Bossy will see your Stirrup Pants and raise you one pair of Leg Warmers.
Dear Self,
When told that all these impossibly difficult things are just preparation for what comes later, don’t laugh. It’s true.
Love,
Ladanea
Oh my goodness. I had totally blocked out stirrup pants! Do you think there is any possibility that they will come back? I would hate to see my daughter in these.
This summer marks my 18th anniversary of being 21. I am so different today that I’m sure I wouldn’t listen to myself. We knew everything then, right? Funny how that changes to feeling like you have so much to learn.
Hey 21-year-old self, go easy on the hubby when you get married next year.
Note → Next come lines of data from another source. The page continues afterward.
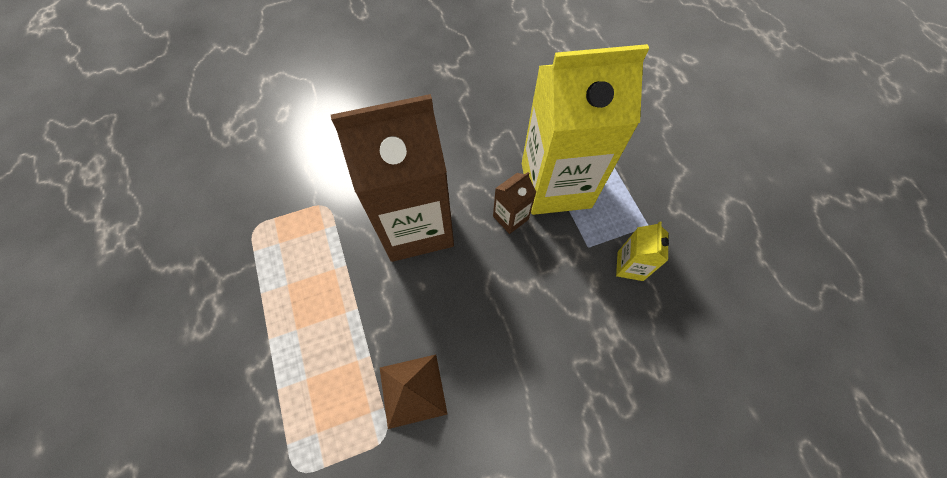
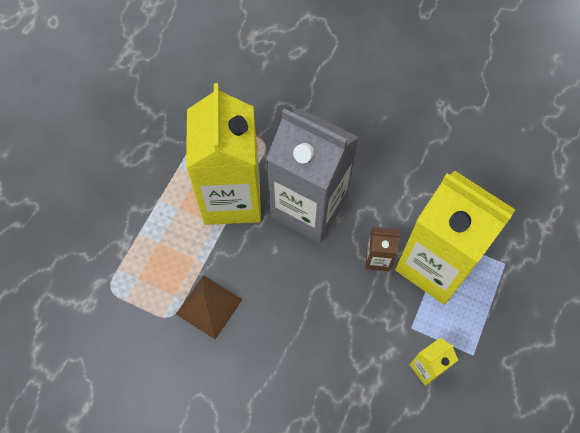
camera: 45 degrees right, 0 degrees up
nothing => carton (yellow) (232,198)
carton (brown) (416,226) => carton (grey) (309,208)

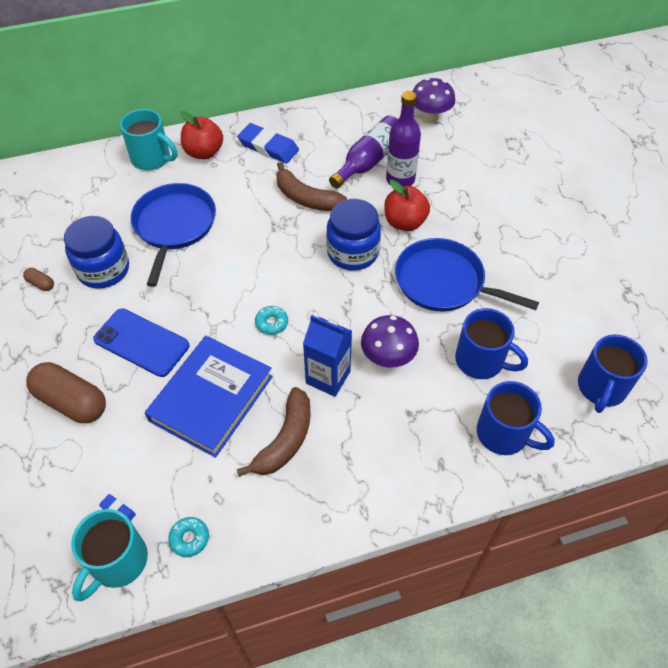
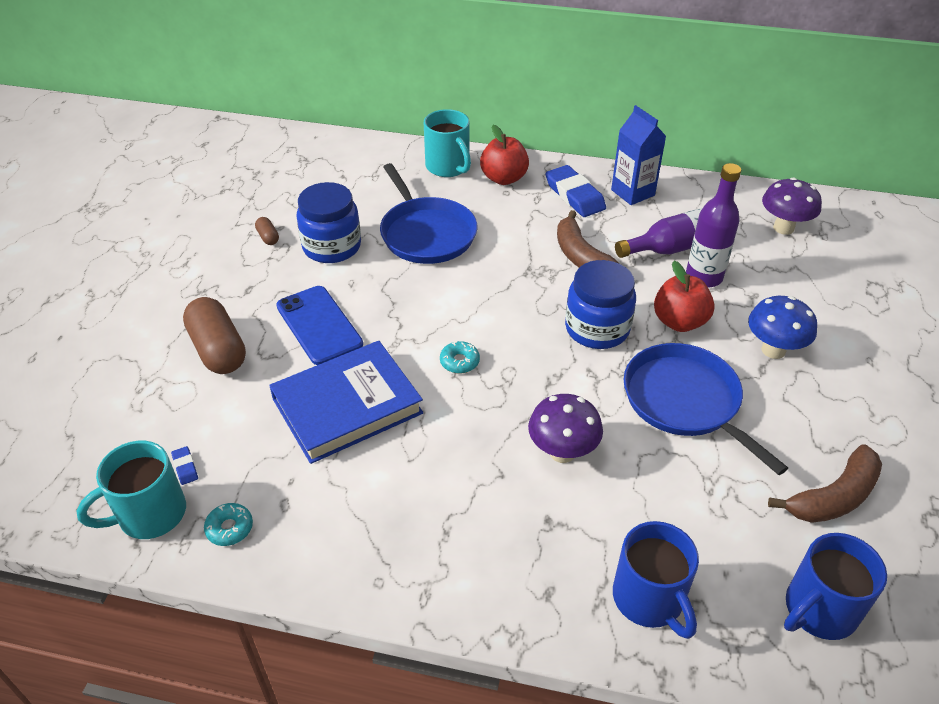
camera: 30 degrees right, 10 degrees down
mug (blue) (481,361) => nothing
nothing => mushroom (blue) (773,350)
banana (brown) (285,440) => banana (brown) (833,497), moved
carton (blue) (328,377) => carton (blue) (632,192), moved
pan (blue) (174,226) => pan (blue) (426,233), 120 degrees clockwise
Don’t nit pick him to death. The wedding is going to turn out fine, so chill out and let that tic you’ve developed fade away.
Dear 21 year old me,
Stop it. Seriously, stop it. Stop sleeping with him. Stop lying to everyone. Stop hating yourself. YOU’RE NOT FAT! Stop hurting yourself. God is good and He loves you. God will bring you a wonderful husband (he’s hiding right in front of you) and the children you’ve always dreamed of. Finish college. You won’t have time later. Get over yourself and relax – trust God and just give in to Him. Stop fighting. And you know what, your parents are just doing the best they can, but they don’t know everything. God can speak to you, too. Stand up for yourself and what you really want. Trust me, the time will come when you’ll wish you’d had more practice at it.
And enjoy that convertible. Someday you’ll be happy just to have automatic windows in your minivan.
Lastly, don’t ever take people you love for granted. Cultivate your friends. Someday they will be the sisters you never had. And go to the doctor. Take care of your heart, literally. It’s not as strong as you think it is.
Love,
Your 33 year old me
Just reading all the rest of these makes me wonder what my 50 yr old self would say to me right now!
A late entry, but worth it: LAY OFF THE TWEEZERS. And the dark hair dye. Oi.
Dear Me,
1. You’re not fat. (isn’t it sad that so many of us are saying this?)
2. You don’t know everything.
3. You cannot change others. Do you hear me? You cannot change others.
4. You CAN have an attitude of contentment regardless of your situation.
5. Stirrup pants look hideous on you, but leggings are okay. :)
The advice I would give to my 21 year old self is not so different than the advice I probably still need: Just keep your thoughts to yourself, already!!